The two final articles bridge the gap between the Coptic artistic and literary tradition and modern expressions of art and poetry. “Sacred Art — What Is It to 21st Century Youth?” by Fadi Mikhail and Mariam Ayad (p. 215-219) engages with the question of how to make the distinctive Coptic iconography, which may seem two-dimensional and static, relevant in the 21st century. This question is significant in view of the fact that in modern Coptic churches the traditional style is often in competition with a Europeanising style. “New Doxologies in Coptic” by Emad Sidhom (p. 221-224) concludes the volume with a glimpse into his own poetical production.
In conclusion, the present volume can be seen as another building block in the dialogue between scholars and the Coptic community which has become increasingly active and productive in recent years. It has also brought together scholars working on various aspects of Post-Pharaonic Egyptian culture from the beginning of the first millennium to the modern period. The important questions raised merit wide public attention, and it is encouraging that further conferences are planned.

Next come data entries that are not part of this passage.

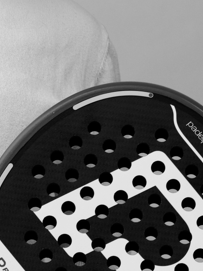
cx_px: -179
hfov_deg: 3.2
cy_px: 145
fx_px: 3653
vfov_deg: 4.2
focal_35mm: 467
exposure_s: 1/125
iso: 200
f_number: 5
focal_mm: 70
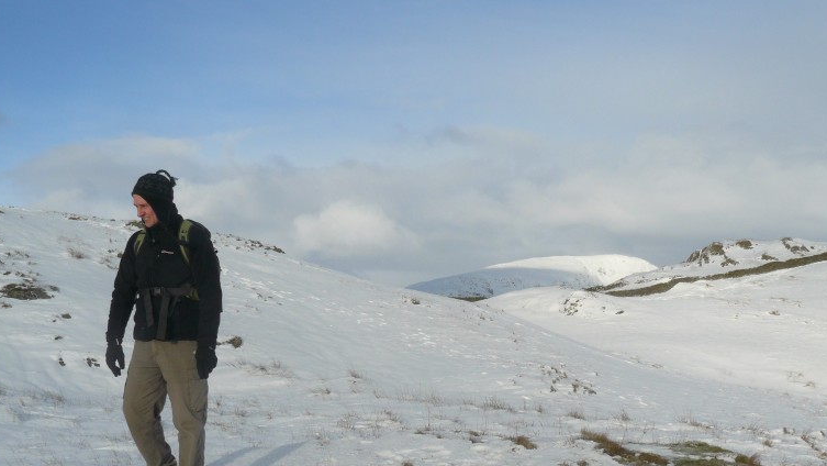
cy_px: 308
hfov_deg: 50.5
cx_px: 410
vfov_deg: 29.5
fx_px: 877
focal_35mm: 40
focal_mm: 6
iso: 100
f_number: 6.3
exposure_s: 1/500
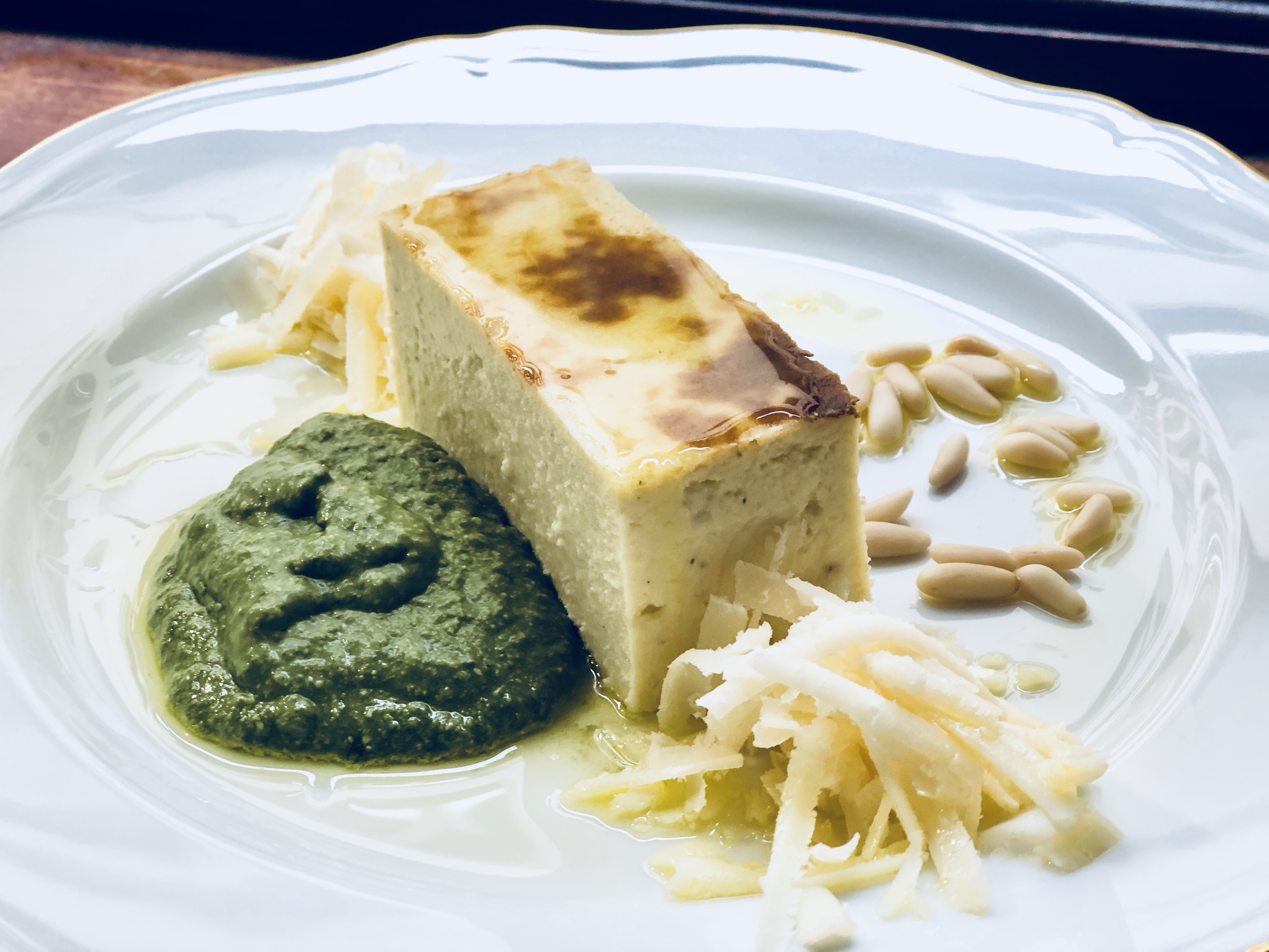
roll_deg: +2.7
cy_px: 476
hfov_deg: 33.8
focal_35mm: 57
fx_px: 2090
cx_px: 634
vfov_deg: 25.7
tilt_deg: -36.8
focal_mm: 6.6
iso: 64
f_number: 2.8
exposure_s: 1/50
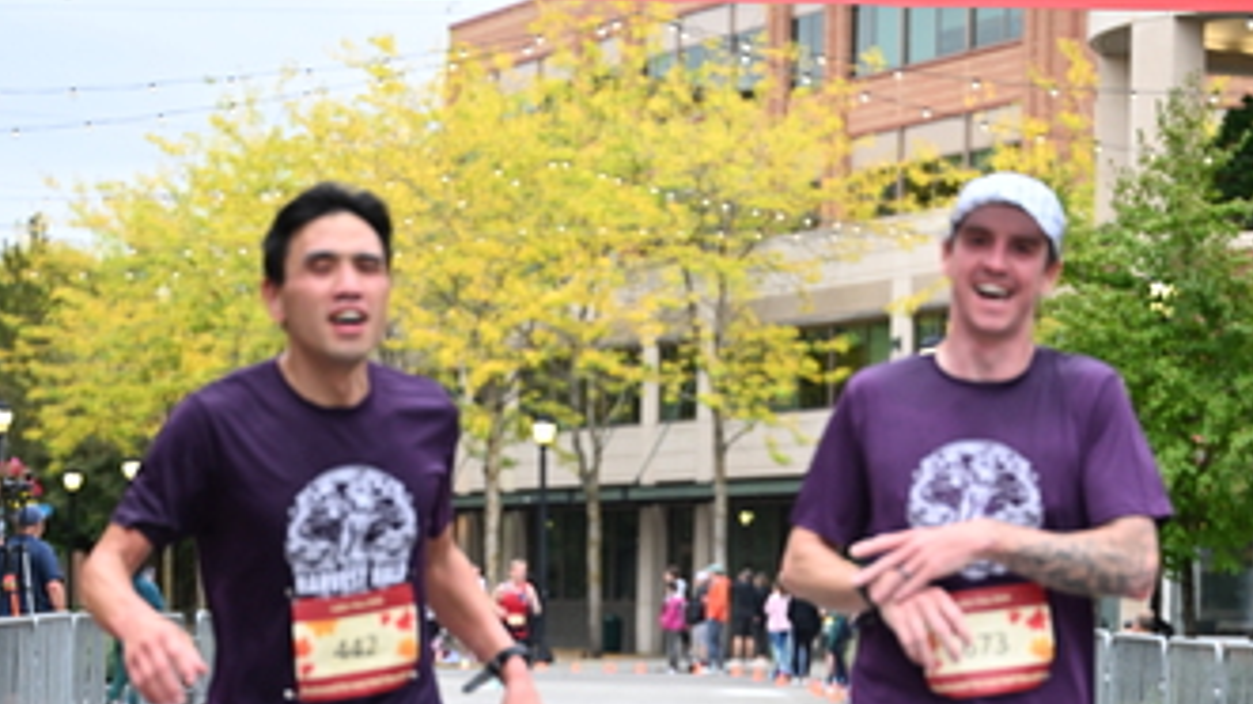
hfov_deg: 17.6
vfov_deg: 9.9
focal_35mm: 122
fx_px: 4052
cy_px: 643
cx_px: 653
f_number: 2.8
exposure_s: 1/1250
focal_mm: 70
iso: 1250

1. Pahor offers alternative explanations for the evidence for possible Early Dynastic (ca. 3000 BCE) human sacrifice in Egypt, without, though, going into an in-depth discussion of the relevant literature (for a start, see, e.g.: Jacobus van Dijk, Retainer Sacrifice in Egypt and in Nubia, in: Jan N. Bremmer (ed.), The Strange World of Human Sacrifice. Studies in the History and Anthropology of Religion 1, Leuven 2007, 135-155). She then points out the unreliability of the Futuh Misr as a historical source, again without entering the scholarly debate (see, e.g., Maya Müller, Niltöchter, Nymphen und die Nilbraut. Weibliche Wassergenien in Ägypten 2000 v. Chr. bis 2000 n. Chr., Imago Aegypti 3 , 91-151) who analyses the “Nile Bride” motif in a gender studies approach).